* [BRIEF] Using the entries that follow, write out the line containing "none; stroke-linecap: round;", the line containing "#bebebe; stroke-width: 5", and every line between them, exactly and nothing else.

* [PROVIDED DATA]
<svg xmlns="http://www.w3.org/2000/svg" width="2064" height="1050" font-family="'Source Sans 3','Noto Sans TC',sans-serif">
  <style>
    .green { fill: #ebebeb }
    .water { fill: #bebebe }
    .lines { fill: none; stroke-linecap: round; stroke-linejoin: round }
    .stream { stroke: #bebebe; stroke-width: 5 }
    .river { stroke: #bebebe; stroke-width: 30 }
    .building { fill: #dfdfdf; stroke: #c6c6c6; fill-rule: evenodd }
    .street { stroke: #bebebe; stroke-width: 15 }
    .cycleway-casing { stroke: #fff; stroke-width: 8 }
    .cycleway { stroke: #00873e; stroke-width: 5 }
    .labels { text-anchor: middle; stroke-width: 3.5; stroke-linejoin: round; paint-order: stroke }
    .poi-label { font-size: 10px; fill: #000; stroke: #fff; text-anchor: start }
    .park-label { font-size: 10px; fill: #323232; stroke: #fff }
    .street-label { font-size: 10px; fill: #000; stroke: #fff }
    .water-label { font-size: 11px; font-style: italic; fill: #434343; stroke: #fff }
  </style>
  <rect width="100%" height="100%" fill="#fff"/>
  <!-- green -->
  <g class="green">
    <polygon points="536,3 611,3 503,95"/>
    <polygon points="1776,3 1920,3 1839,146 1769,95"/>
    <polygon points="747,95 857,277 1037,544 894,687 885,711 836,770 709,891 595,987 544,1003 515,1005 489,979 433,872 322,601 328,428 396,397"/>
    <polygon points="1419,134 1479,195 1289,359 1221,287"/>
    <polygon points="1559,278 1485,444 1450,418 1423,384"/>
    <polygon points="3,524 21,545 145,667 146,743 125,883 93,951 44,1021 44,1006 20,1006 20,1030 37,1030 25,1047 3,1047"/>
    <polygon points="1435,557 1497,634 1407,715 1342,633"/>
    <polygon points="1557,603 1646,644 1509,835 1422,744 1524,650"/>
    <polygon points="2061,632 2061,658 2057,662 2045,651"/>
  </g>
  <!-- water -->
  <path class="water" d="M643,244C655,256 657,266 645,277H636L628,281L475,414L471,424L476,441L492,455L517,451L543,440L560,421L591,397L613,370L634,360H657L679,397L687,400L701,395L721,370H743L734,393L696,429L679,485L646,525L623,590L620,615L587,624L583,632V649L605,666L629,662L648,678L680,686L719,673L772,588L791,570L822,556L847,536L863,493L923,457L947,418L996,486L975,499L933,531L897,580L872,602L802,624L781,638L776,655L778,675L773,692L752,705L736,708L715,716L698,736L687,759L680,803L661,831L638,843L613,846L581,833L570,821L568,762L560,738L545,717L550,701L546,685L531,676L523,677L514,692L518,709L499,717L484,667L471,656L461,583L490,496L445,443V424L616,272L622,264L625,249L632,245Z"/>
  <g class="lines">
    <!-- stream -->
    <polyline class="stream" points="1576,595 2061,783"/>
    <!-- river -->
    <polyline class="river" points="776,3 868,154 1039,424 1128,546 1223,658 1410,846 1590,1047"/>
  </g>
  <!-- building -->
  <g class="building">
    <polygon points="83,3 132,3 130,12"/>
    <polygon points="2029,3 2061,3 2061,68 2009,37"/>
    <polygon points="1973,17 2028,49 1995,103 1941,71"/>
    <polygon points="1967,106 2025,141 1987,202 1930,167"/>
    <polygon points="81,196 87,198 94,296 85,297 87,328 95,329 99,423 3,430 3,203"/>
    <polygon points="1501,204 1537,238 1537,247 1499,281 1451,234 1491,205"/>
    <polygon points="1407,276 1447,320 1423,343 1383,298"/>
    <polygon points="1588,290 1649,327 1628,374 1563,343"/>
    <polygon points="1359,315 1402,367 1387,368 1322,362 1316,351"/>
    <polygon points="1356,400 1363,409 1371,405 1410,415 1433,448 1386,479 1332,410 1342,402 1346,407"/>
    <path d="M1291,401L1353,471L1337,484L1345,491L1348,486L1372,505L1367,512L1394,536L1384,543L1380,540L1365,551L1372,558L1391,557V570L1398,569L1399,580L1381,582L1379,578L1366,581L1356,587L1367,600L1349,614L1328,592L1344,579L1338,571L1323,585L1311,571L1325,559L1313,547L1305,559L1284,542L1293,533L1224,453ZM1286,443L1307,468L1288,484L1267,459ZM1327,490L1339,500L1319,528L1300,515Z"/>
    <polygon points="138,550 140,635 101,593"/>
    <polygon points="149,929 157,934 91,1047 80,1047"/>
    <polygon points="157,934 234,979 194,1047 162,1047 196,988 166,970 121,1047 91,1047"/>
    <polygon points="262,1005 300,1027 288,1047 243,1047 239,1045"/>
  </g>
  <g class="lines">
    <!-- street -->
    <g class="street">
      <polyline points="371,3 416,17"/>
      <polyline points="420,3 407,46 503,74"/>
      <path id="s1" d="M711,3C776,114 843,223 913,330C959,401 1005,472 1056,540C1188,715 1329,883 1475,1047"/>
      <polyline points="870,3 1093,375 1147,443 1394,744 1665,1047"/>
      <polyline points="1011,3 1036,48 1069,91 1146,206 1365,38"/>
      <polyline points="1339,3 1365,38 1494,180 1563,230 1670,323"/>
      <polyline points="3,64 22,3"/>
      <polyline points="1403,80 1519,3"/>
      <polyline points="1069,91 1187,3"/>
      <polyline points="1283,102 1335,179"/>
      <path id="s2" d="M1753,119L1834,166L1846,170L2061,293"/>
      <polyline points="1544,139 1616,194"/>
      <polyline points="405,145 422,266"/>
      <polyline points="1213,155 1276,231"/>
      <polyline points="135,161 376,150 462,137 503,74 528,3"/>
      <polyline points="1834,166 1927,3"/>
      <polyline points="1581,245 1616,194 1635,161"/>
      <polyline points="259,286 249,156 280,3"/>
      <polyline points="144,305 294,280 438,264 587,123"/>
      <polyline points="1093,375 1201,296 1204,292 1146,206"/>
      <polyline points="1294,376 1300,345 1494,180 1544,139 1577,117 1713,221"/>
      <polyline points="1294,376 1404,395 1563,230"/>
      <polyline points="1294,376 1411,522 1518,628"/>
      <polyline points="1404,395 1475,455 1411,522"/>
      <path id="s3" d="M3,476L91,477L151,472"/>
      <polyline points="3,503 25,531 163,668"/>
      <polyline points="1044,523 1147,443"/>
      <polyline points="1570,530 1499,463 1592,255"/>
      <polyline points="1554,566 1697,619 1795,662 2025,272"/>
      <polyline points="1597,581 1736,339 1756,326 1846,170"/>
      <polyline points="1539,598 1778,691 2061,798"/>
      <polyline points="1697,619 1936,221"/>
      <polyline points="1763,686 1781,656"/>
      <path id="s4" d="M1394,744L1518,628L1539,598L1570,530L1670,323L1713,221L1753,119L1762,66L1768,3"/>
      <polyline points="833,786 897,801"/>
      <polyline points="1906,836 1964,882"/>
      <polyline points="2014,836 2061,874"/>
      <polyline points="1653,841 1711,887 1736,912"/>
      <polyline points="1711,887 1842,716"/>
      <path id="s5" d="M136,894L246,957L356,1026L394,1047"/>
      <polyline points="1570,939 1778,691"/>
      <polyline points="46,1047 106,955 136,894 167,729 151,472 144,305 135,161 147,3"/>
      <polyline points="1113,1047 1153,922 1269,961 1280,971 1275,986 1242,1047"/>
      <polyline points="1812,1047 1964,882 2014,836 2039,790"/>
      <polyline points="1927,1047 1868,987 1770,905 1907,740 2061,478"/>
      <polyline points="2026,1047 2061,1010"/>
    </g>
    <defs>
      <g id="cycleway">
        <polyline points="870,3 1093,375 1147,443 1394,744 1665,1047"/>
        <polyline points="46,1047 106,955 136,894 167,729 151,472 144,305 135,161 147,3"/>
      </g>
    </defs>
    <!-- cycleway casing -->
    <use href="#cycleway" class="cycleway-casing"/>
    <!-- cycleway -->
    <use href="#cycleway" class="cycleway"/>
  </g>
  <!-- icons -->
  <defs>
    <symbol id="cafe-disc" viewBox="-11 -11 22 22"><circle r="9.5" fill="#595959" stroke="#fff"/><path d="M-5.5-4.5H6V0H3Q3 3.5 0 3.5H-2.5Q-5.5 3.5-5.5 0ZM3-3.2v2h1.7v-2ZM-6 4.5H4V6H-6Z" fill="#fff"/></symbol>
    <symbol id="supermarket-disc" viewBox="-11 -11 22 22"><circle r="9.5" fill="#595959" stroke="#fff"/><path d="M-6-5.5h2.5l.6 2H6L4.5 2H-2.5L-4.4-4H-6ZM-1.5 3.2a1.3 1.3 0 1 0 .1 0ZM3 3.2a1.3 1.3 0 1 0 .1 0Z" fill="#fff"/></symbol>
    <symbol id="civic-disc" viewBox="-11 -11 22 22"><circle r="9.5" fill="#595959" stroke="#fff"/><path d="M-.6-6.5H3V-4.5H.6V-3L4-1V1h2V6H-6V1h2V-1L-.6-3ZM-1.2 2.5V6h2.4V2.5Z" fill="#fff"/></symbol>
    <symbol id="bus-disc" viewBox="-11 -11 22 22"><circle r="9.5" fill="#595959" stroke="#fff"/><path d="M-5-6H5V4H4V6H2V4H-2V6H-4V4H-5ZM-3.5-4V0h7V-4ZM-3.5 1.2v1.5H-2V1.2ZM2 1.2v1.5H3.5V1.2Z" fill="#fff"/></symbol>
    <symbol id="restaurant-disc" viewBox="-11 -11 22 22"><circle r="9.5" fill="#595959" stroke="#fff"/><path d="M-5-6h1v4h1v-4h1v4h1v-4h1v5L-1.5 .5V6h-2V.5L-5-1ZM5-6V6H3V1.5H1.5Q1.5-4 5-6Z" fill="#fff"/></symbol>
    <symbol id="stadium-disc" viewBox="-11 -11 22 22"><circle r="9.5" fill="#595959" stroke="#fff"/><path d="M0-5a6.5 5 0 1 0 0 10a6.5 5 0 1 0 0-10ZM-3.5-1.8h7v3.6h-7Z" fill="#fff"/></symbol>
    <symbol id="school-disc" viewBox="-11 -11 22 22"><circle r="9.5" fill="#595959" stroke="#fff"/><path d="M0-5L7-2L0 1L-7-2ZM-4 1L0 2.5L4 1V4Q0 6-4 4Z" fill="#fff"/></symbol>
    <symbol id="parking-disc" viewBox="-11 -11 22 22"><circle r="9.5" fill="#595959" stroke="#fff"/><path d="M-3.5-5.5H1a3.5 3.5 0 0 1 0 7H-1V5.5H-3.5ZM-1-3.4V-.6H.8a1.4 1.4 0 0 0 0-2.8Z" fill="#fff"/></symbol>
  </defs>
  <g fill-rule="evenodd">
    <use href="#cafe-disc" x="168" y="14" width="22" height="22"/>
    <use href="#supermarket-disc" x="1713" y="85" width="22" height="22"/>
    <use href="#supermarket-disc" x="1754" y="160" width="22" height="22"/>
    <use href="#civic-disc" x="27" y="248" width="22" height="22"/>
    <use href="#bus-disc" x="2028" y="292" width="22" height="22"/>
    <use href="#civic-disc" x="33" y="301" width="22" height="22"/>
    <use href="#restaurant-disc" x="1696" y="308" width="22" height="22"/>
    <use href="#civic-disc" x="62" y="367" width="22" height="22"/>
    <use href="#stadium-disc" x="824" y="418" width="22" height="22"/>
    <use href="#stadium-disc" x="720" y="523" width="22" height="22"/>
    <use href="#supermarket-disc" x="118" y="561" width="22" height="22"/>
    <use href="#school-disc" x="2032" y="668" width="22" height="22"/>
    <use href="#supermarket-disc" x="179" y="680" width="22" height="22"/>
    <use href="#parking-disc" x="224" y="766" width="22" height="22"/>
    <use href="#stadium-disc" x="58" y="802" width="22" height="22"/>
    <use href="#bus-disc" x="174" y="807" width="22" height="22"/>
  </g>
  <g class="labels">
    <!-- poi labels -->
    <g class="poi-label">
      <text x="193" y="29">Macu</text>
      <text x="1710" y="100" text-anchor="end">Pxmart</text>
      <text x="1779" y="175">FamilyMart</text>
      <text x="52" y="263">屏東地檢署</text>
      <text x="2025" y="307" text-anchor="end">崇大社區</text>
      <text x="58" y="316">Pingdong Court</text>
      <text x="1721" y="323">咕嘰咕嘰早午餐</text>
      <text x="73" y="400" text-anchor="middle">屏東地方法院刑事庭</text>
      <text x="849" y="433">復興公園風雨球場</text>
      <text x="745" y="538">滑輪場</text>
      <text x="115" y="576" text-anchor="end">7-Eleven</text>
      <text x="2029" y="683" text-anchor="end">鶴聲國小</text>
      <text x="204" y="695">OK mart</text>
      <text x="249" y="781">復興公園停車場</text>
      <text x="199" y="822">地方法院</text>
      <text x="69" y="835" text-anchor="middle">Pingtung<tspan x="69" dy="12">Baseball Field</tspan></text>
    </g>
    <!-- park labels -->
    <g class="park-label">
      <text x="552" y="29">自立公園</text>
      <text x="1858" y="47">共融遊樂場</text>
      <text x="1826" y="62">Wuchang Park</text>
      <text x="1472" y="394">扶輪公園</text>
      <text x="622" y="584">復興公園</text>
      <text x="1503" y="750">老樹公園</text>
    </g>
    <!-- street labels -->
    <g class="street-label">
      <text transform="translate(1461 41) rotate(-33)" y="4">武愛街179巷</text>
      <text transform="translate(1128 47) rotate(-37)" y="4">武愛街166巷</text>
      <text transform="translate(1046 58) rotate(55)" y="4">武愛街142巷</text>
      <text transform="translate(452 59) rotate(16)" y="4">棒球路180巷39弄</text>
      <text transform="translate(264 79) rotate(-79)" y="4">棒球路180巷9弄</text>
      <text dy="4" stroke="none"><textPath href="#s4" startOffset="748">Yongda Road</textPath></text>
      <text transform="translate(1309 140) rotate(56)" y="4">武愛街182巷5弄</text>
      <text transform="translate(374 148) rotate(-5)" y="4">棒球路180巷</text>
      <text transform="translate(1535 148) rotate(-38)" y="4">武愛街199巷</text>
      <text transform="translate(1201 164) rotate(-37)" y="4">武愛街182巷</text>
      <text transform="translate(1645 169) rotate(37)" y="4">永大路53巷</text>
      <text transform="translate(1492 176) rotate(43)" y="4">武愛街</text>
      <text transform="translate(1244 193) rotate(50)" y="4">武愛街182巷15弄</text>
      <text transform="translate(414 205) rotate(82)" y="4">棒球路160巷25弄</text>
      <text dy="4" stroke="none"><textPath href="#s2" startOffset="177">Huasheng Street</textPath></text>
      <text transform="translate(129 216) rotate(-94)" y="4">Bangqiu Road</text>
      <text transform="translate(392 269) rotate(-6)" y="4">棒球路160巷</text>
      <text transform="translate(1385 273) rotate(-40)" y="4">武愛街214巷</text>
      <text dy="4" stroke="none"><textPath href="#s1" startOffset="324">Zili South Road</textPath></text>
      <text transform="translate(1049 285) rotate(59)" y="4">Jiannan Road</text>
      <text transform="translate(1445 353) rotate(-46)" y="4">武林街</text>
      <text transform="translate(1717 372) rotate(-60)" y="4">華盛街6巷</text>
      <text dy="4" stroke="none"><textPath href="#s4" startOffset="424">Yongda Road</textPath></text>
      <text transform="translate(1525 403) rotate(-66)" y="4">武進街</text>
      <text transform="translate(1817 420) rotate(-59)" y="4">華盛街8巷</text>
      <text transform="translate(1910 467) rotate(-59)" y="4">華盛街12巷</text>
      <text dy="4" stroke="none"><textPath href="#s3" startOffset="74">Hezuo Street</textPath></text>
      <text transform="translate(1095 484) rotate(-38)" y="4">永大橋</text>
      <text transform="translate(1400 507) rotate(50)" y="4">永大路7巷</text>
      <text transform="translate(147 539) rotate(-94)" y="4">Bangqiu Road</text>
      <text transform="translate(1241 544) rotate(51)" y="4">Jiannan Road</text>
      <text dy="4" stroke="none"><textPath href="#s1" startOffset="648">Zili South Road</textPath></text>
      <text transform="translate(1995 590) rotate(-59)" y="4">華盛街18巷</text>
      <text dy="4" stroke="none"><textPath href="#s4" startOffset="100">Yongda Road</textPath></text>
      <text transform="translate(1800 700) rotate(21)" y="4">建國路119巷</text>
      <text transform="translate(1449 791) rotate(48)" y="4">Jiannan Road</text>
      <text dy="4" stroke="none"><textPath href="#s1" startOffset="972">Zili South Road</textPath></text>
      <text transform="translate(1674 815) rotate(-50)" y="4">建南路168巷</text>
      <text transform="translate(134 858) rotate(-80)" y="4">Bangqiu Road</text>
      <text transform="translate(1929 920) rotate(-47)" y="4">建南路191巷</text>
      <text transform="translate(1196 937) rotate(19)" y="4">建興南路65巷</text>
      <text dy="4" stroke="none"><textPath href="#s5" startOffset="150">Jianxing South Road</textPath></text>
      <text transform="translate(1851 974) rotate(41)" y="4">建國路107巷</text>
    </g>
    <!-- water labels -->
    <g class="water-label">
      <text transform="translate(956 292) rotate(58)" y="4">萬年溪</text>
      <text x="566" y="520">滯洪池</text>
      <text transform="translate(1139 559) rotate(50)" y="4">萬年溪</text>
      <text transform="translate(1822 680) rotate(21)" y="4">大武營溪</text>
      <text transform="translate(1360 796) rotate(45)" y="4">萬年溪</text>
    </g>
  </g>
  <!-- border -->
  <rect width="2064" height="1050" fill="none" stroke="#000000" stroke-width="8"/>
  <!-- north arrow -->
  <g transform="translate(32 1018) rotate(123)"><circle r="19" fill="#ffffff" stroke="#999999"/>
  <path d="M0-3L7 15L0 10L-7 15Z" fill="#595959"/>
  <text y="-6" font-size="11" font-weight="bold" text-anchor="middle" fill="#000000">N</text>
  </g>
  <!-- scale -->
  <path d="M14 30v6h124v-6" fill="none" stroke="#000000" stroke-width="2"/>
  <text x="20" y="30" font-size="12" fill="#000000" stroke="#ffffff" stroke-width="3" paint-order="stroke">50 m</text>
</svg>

* [TASK ANSWER]
    .lines { fill: none; stroke-linecap: round; stroke-linejoin: round }
    .stream { stroke: #bebebe; stroke-width: 5 }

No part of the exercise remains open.